▸ **WORK INSTRUCTIONS**
Gather each line of the material below that contains the string "Commit".

▸ **Entries drawn from a collection**

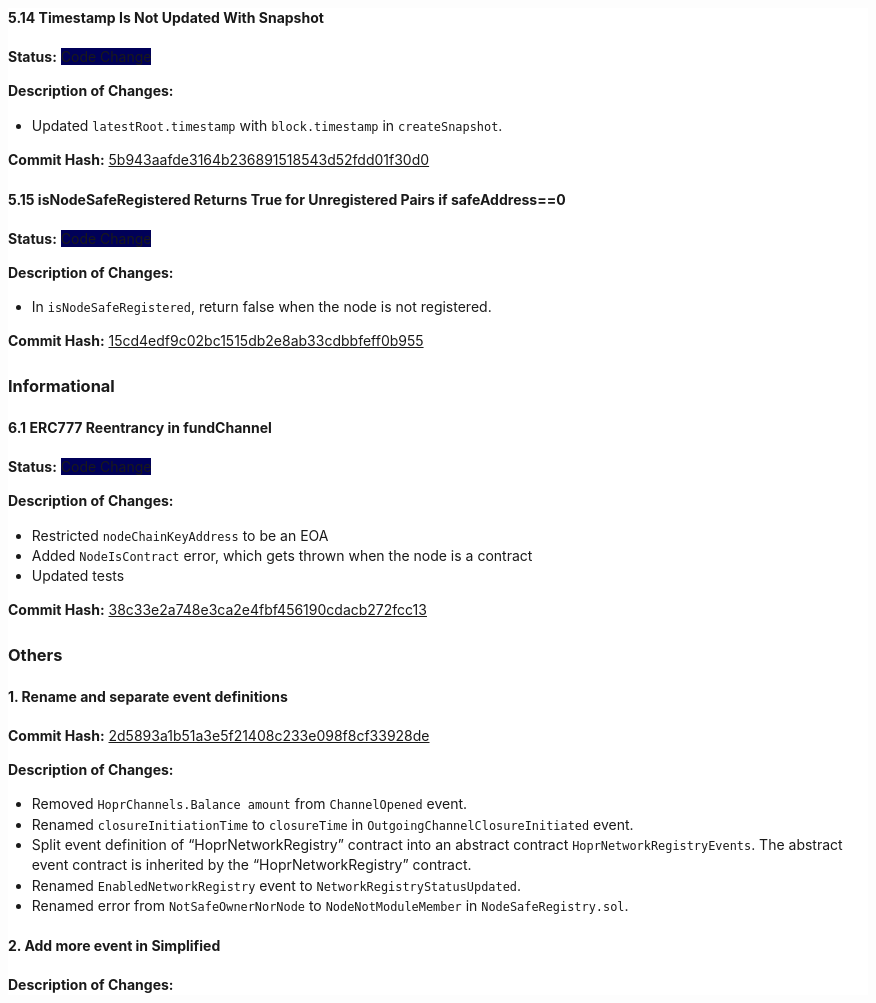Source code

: #### 5.14 Timestamp Is Not Updated With Snapshot

**Status:** <span style="background-color:#000058">Code Change</span>

**Description of Changes:**

- Updated `latestRoot.timestamp` with `block.timestamp` in `createSnapshot`.

**Commit Hash:** [5b943aafde3164b236891518543d52fdd01f30d0](https://github.com/hoprnet/hoprnet/commit/5b943aafde3164b236891518543d52fdd01f30d0)

#### 5.15 isNodeSafeRegistered Returns True for Unregistered Pairs if safeAddress==0

**Status:** <span style="background-color:#000058">Code Change</span>

**Description of Changes:**

- In `isNodeSafeRegistered`, return false when the node is not registered.

**Commit Hash:** [15cd4edf9c02bc1515db2e8ab33cdbbfeff0b955](https://github.com/hoprnet/hoprnet/commit/15cd4edf9c02bc1515db2e8ab33cdbbfeff0b955)

### Informational

#### 6.1 ERC777 Reentrancy in fundChannel

**Status:** <span style="background-color:#000058">Code Change</span>

**Description of Changes:**

- Restricted `nodeChainKeyAddress` to be an EOA
- Added `NodeIsContract` error, which gets thrown when the node is a contract
- Updated tests

**Commit Hash:** [38c33e2a748e3ca2e4fbf456190cdacb272fcc13](https://github.com/hoprnet/hoprnet/commit/38c33e2a748e3ca2e4fbf456190cdacb272fcc13)

### Others

#### 1. Rename and separate event definitions

**Commit Hash:** [2d5893a1b51a3e5f21408c233e098f8cf33928de](https://github.com/hoprnet/hoprnet/commit/2d5893a1b51a3e5f21408c233e098f8cf33928de)

**Description of Changes:**

- Removed `HoprChannels.Balance amount` from `ChannelOpened` event.
- Renamed `closureInitiationTime` to `closureTime` in `OutgoingChannelClosureInitiated` event.
- Split event definition of “HoprNetworkRegistry” contract into an abstract contract `HoprNetworkRegistryEvents`. The abstract event contract is inherited by the “HoprNetworkRegistry” contract.
- Renamed `EnabledNetworkRegistry` event to `NetworkRegistryStatusUpdated`.
- Renamed error from `NotSafeOwnerNorNode` to `NodeNotModuleMember` in `NodeSafeRegistry.sol`.

#### 2. Add more event in Simplified

**Description of Changes:**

▸ **EXPECTED ANSWER**
**Commit Hash:** [5b943aafde3164b236891518543d52fdd01f30d0](https://github.com/hoprnet/hoprnet/commit/5b943aafde3164b236891518543d52fdd01f30d0)
**Commit Hash:** [15cd4edf9c02bc1515db2e8ab33cdbbfeff0b955](https://github.com/hoprnet/hoprnet/commit/15cd4edf9c02bc1515db2e8ab33cdbbfeff0b955)
**Commit Hash:** [38c33e2a748e3ca2e4fbf456190cdacb272fcc13](https://github.com/hoprnet/hoprnet/commit/38c33e2a748e3ca2e4fbf456190cdacb272fcc13)
**Commit Hash:** [2d5893a1b51a3e5f21408c233e098f8cf33928de](https://github.com/hoprnet/hoprnet/commit/2d5893a1b51a3e5f21408c233e098f8cf33928de)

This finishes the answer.